== Segment start ==
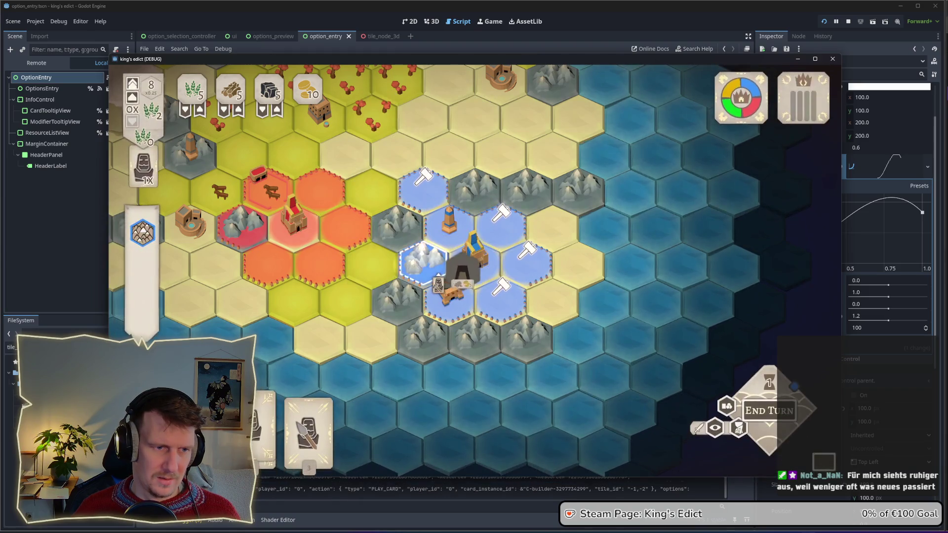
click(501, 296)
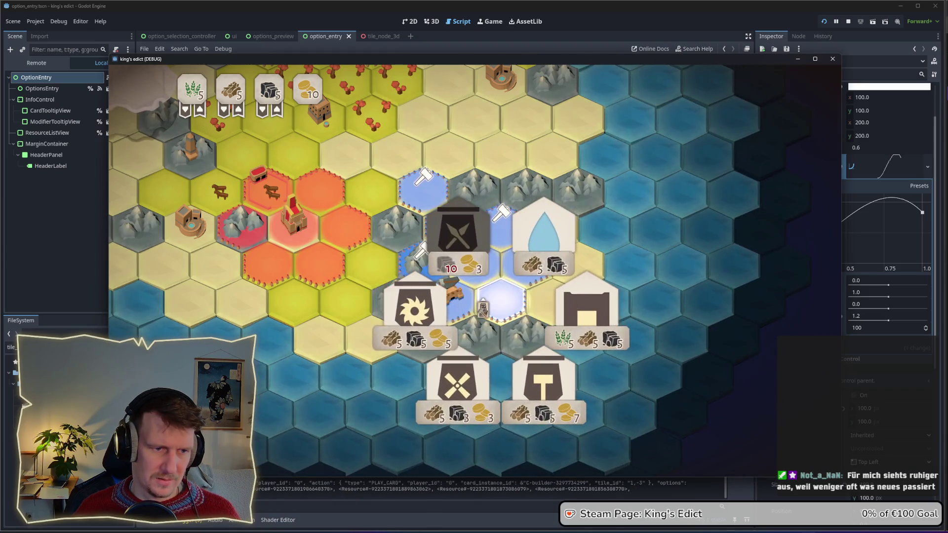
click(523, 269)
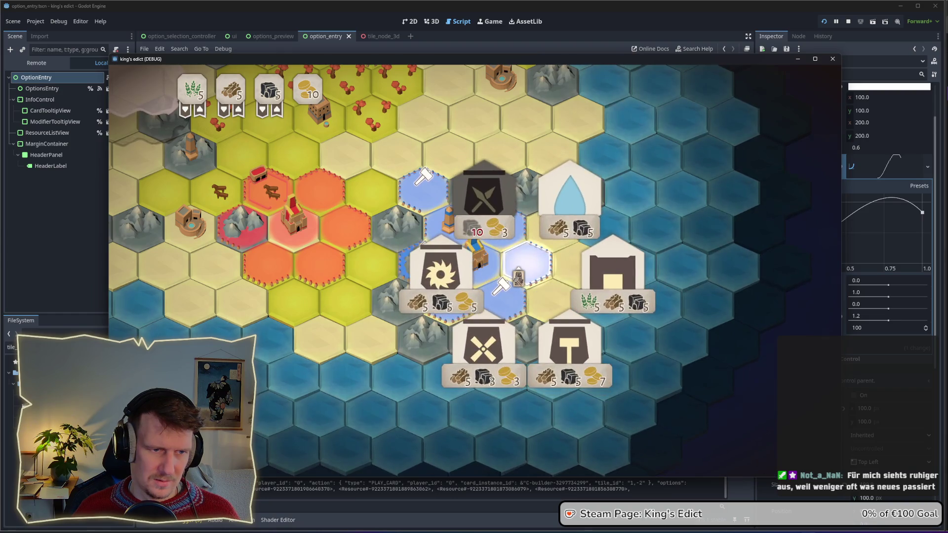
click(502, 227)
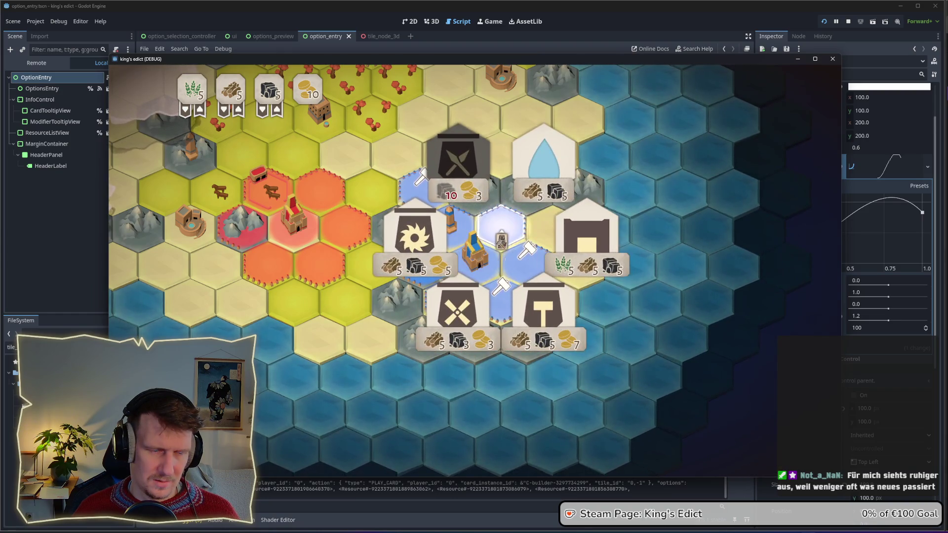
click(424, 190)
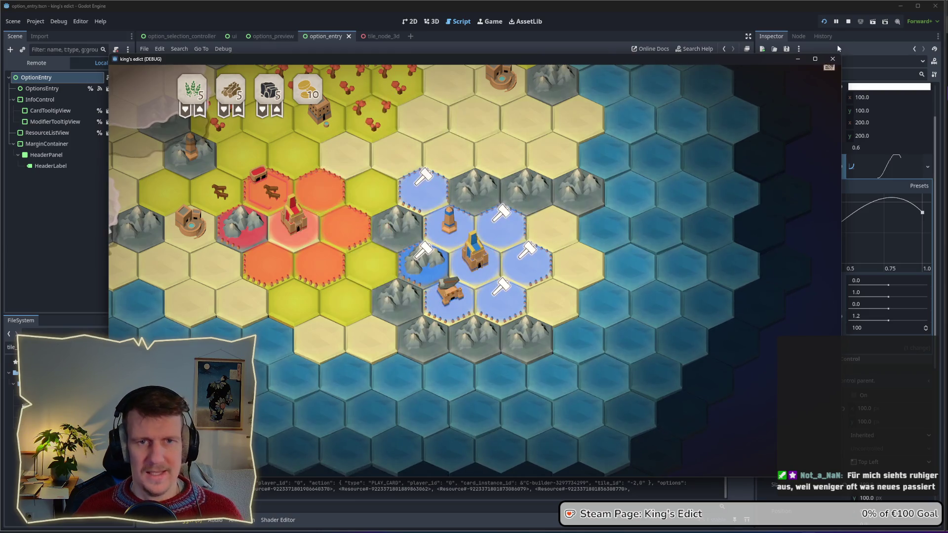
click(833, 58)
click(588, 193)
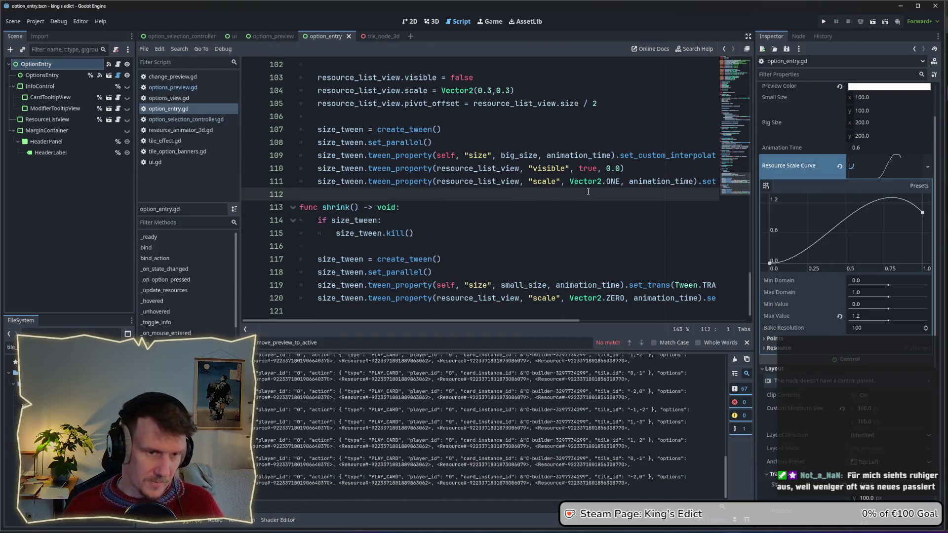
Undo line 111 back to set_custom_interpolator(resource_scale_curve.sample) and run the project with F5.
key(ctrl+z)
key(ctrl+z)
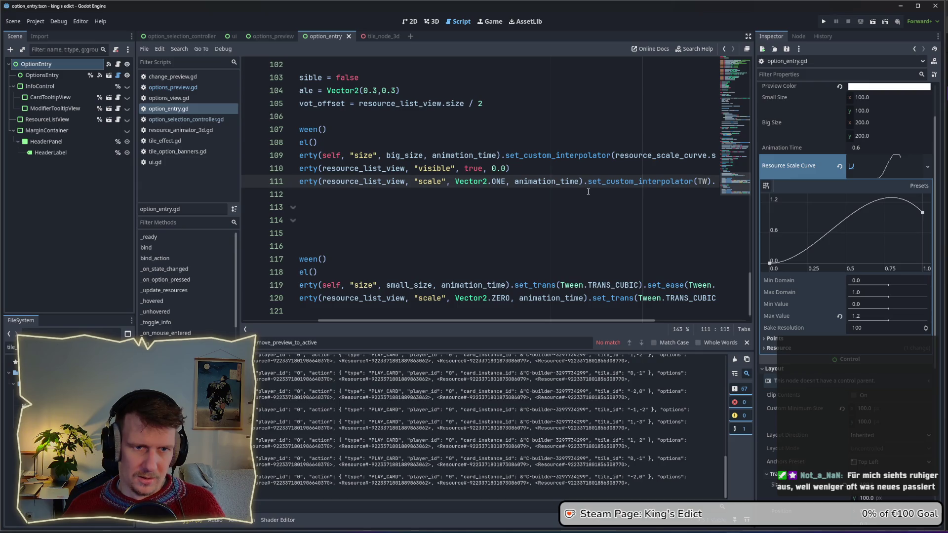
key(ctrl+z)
== Segment end ==
== Segment start ==
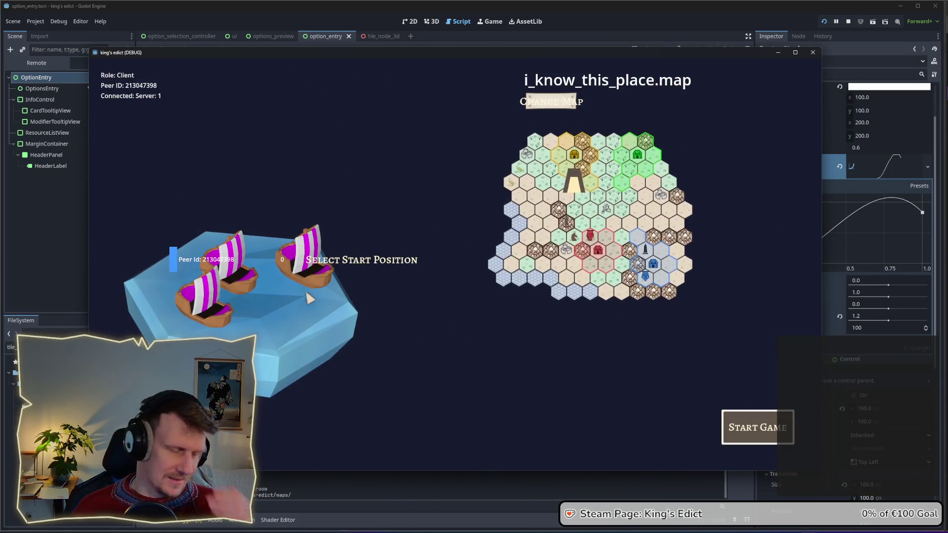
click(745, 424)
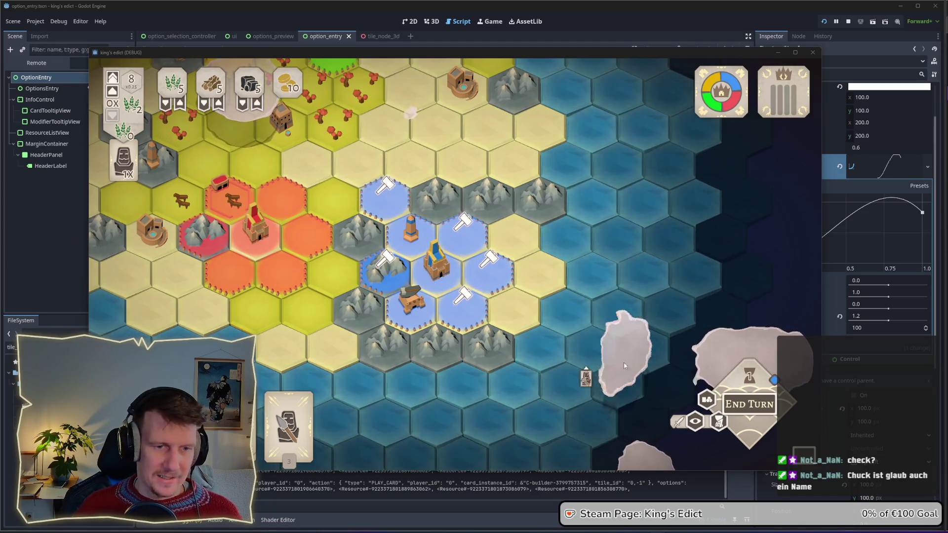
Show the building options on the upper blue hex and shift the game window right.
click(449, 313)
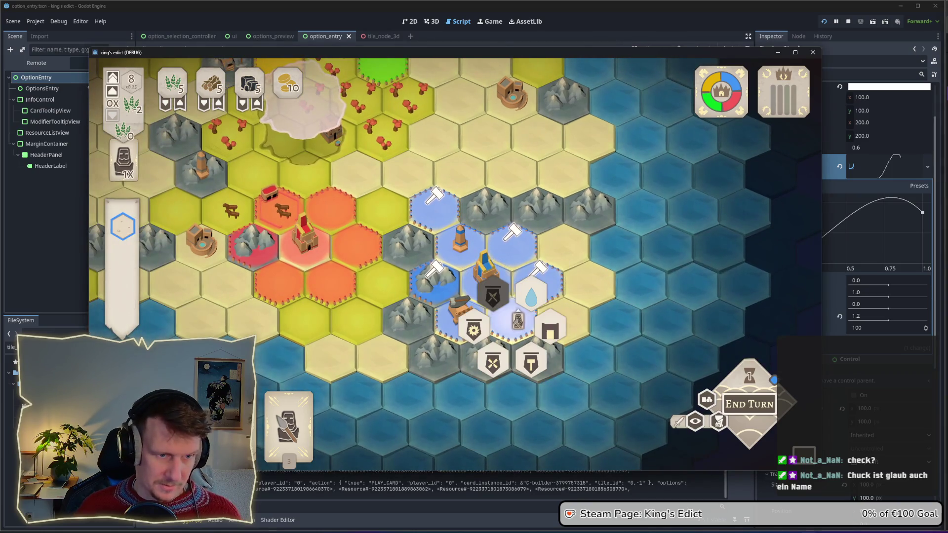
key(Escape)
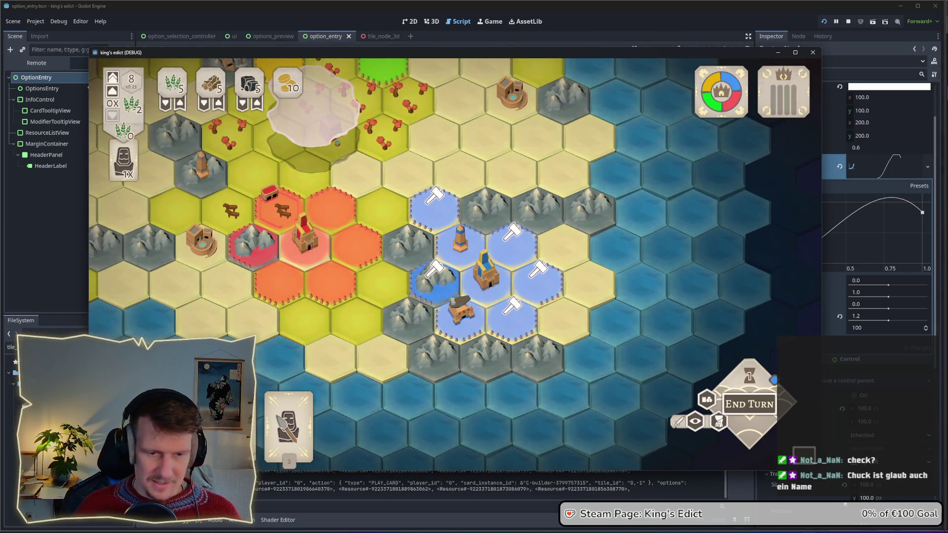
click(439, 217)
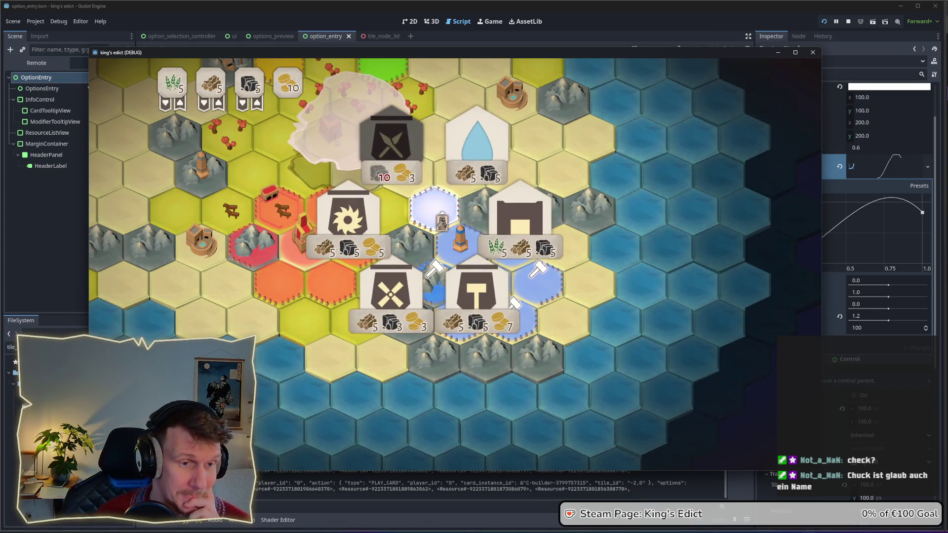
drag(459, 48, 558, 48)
== Segment end ==
◆ WORK INSTRUCTION:
Go through the listing above and pull out each line containing the word "click".

◆ RESPONSE AREA:
click(501, 296)
click(523, 269)
click(502, 227)
click(424, 190)
click(833, 58)
click(588, 193)
click(745, 424)
click(449, 313)
click(439, 217)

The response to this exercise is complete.